Dataset entries:
-------

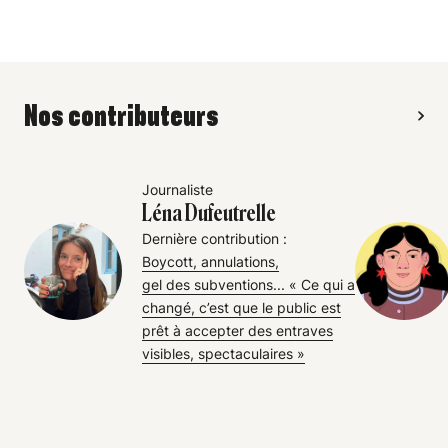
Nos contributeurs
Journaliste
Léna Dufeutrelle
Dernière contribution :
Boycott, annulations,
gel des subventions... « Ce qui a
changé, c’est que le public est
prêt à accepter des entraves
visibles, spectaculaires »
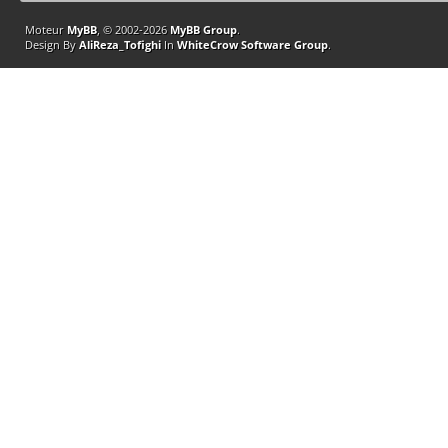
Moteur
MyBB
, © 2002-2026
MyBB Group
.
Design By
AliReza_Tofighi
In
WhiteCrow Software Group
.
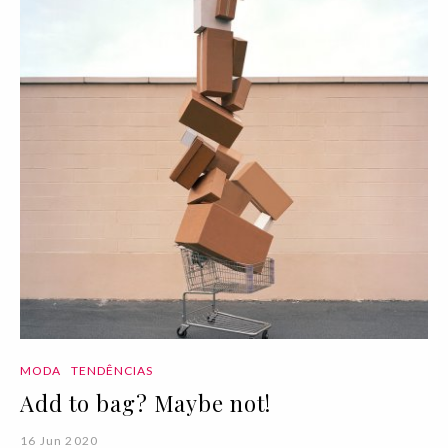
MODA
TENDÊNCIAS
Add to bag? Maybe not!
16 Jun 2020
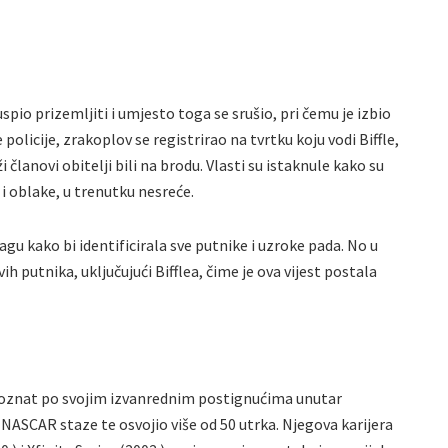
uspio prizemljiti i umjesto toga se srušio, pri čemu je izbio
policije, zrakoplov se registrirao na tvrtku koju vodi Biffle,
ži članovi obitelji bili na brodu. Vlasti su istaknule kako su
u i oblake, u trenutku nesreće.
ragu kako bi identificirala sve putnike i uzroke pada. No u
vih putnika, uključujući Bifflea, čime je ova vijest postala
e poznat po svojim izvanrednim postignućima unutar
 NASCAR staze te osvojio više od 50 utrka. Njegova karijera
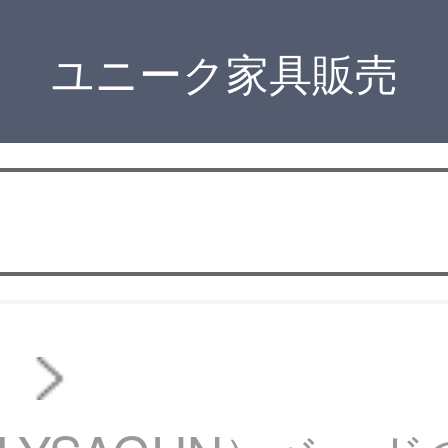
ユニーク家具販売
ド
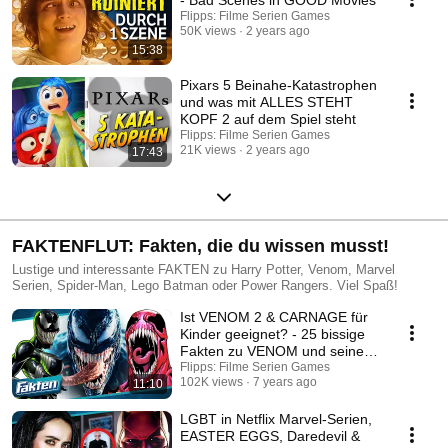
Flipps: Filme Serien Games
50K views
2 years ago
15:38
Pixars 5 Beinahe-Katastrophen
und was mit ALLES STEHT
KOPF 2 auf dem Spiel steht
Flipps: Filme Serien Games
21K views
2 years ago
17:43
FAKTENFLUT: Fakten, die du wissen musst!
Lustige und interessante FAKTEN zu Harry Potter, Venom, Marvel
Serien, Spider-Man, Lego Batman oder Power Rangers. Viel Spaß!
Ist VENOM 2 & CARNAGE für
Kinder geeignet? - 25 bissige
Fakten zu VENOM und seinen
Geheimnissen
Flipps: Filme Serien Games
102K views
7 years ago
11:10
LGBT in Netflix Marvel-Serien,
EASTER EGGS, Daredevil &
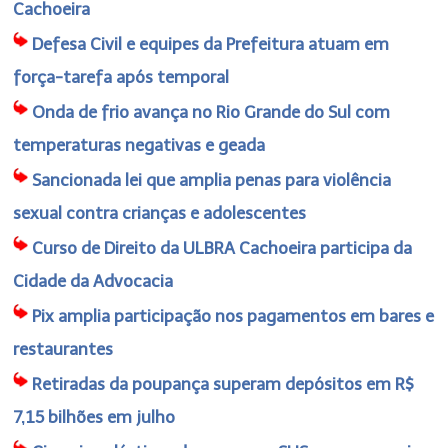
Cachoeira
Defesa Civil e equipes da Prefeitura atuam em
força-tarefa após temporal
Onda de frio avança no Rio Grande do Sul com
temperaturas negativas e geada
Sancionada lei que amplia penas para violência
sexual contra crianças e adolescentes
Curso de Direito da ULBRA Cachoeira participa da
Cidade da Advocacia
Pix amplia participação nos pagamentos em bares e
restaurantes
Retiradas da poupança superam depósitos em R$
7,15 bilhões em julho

-------

▸ Prompt: Check the entries above line by line and return each one containing the word "kako".

▸ Response:
ži članovi obitelji bili na brodu. Vlasti su istaknule kako su
ragu kako bi identificirala sve putnike i uzroke pada. No u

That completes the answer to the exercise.